А Лупину и не надо было ничего, только б дочку Марьянку каждый день видеть, а иногда и поговорить украдкой… подле церкви, в саду, в доме князька Япанчи.
– Жуткая работенка, – пожаловался Лупин однажды. Он сидел рядом с Марьянкой у теплой каменной печурки, пышущей нестерпимым жаром. Ермак так вообще по пояс раздетый по дому слонялся, пугая народ захожий здоровенными ручищами. – Другие вот лис да соболя ловят, а я – татарочек для Вакулы. Что за унижение! Все семейство наше люди честные, богобоязненные, бедные – да, но достойные… и что я сейчас творю? Баб в постель к бесстыжему попу тащу! Знаешь, я ведь иногда чуть не плачу, Марьянушка…
Зима была снежная, морозная, реки промерзли насквозь, леса стали совсем непролазны, заледенелые деревья замерли… такие зимы любому казаку казались чем-то ужасным, хотя и крыша над головой была и спины можно было греть у горячих печей. Скука стояла невыносимая. Ругались «лыцари» меж собой, жульничали во время игры, цеплялись к бабам… Тысяча диких ватажников в мертвом городе, на долгие месяцы приговоренных жить друг подле друга в тесном пространстве – проблема, над которой пока безрезультатно ломал голову Ермак Тимофеевич.
В Орельце все было по-другому. Там у них был собственный казачий городок, «веселый дом» с почти двумя сотнями разбитных девах, охота по пермским лесам.
А еще раньше, на Дону! Ох, братцы вы мои, лучше уж вообще не думать ни о Доне, ни о Волге, о степях южных и девках ногайских! Слезы на глаза наворачиваются, выть хочется, как волку от тоски.

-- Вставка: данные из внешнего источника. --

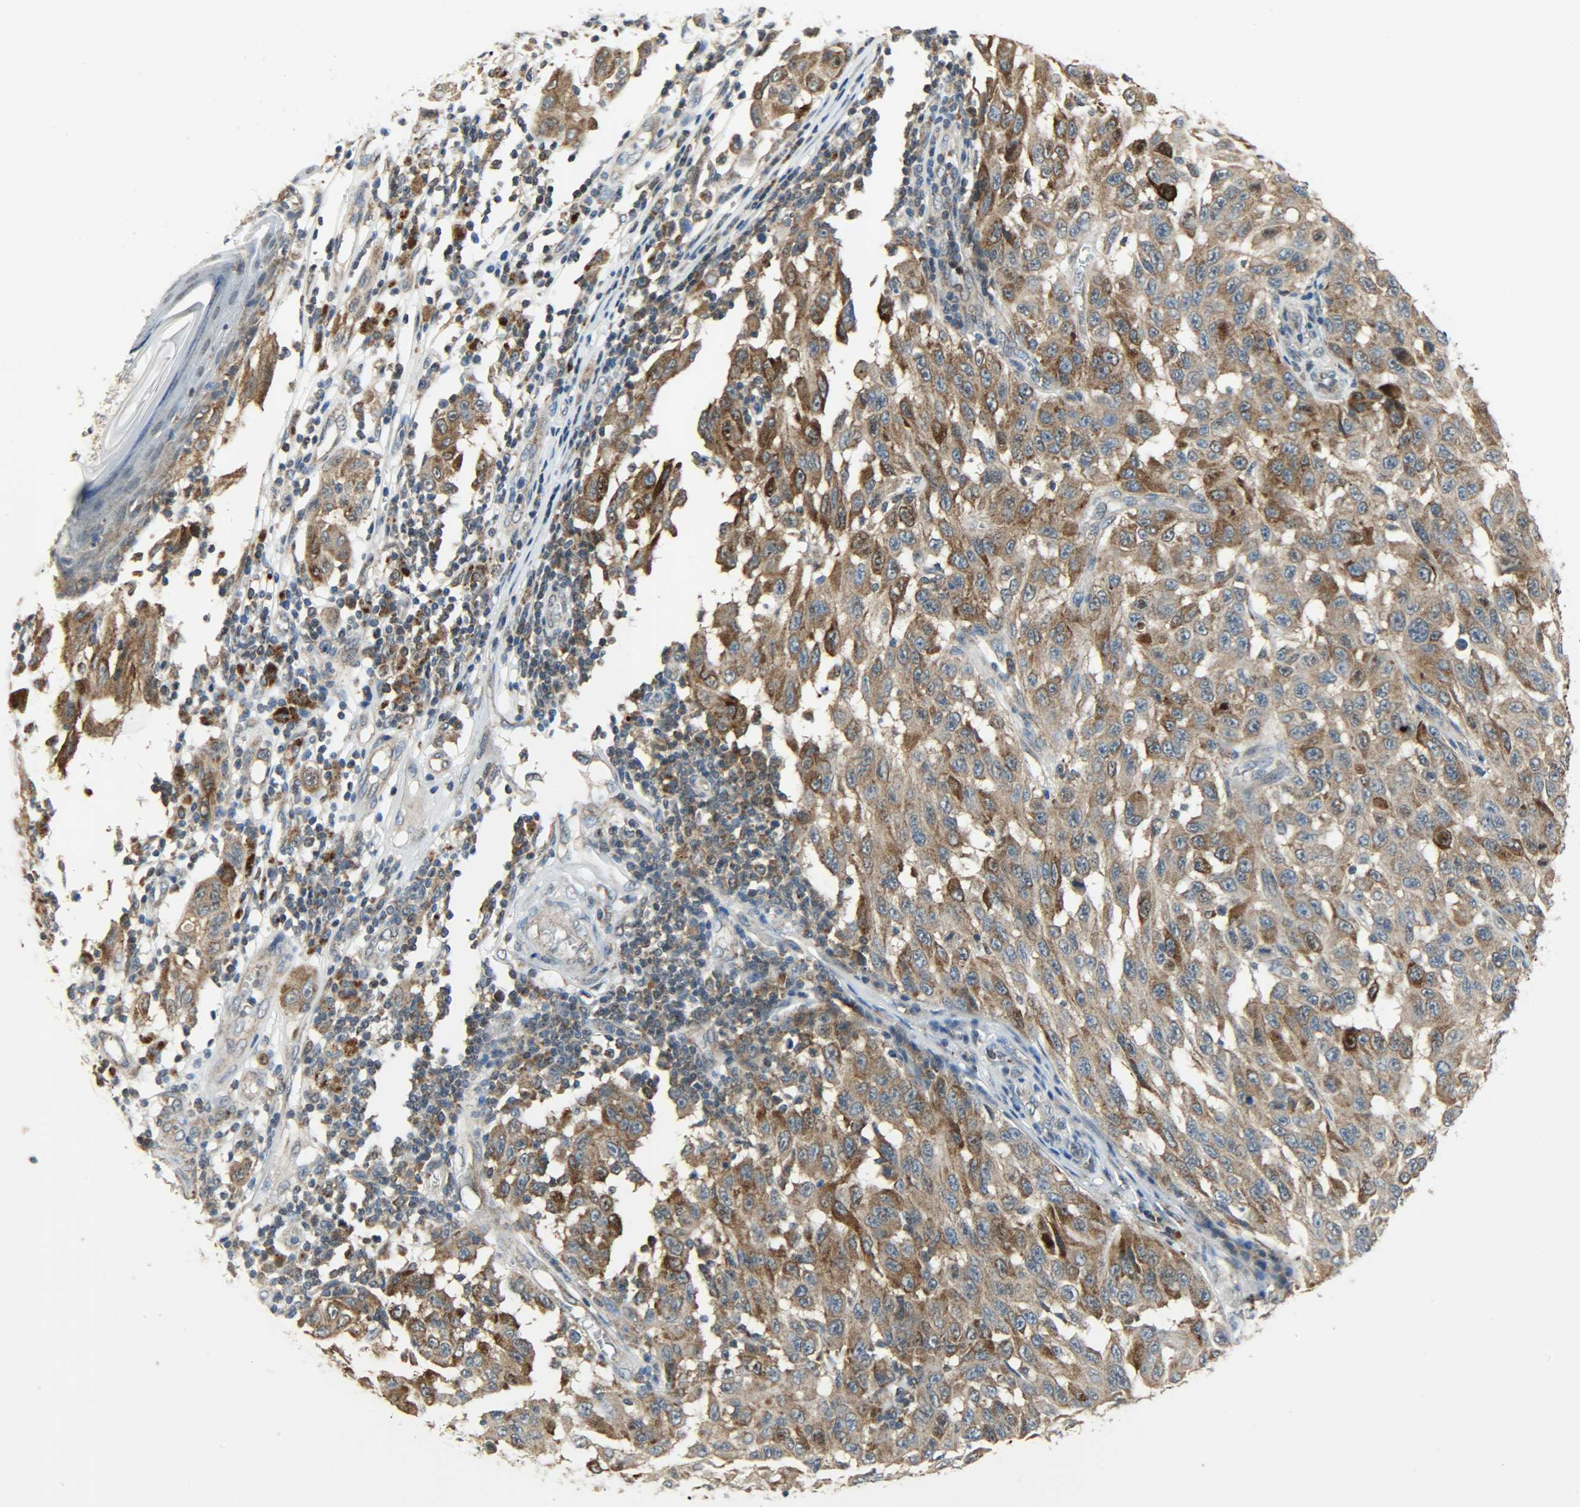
{"staining": {"intensity": "strong", "quantity": ">75%", "location": "cytoplasmic/membranous"}, "tissue": "melanoma", "cell_type": "Tumor cells", "image_type": "cancer", "snomed": [{"axis": "morphology", "description": "Malignant melanoma, NOS"}, {"axis": "topography", "description": "Skin"}], "caption": "Protein staining displays strong cytoplasmic/membranous positivity in about >75% of tumor cells in malignant melanoma.", "gene": "GIT2", "patient": {"sex": "male", "age": 30}}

Ермак, Машков и Марьянка рыскали по округе Чинга-Туры. В больших санях, в которые впрягали трех лосей: с ними умело обращались остяки. Они разъезжали в ясные дни по белой, вымершей земле, добираясь даже до Тобола, цели их следующего весеннего похода.
Лупин всякий раз ломал в отчаянии руки, узнавая о подобных «прогулках». Опасны уж больно они были, слишком часто в тех краях появлялись воины Маметкуля. Эти лазутчики ловко отстреливали казаков из луков, словно зайцев на охоте.
Поездки Ермака, во время которых атамана сопровождали вторые сани с бывшими ливонскими ландскнехтами, закончились довольно быстро. В десяти верстах от Чинга-Туры.
Тот день был на удивление ясным, солнечным, со звенящим морозцем. Снег блестел, небо казалось прозрачно-голубым и бесконечным. Ермак с Машковым подслеповато щурились под пронзительными солнечными лучами, поблескивавшими на снегу. Марьянка до носа укуталась в меховой тулуп…
Уж как-то так получилось, что ни Ермак, ни Машков не заметили, когда маленький остякский возница внезапно прыгнул в сугроб, да там и замер. Лоси недоуменно вскинули головы, а затем понесли сани на дикой скорости. К всадникам Маметкуля.
Об этих минутах старый Лупин и думать потом не хотел…
Ливонцы начали стрелять, а потом и их сани, тоже оставшиеся без возничего, перевернулись.
– Татары! – пронзительно закричала Марьянка. Девушка в ужасе вглядывалась в приближающихся к ним всадников. – Они повсюду, Господи! Это – ловушка, Ермак!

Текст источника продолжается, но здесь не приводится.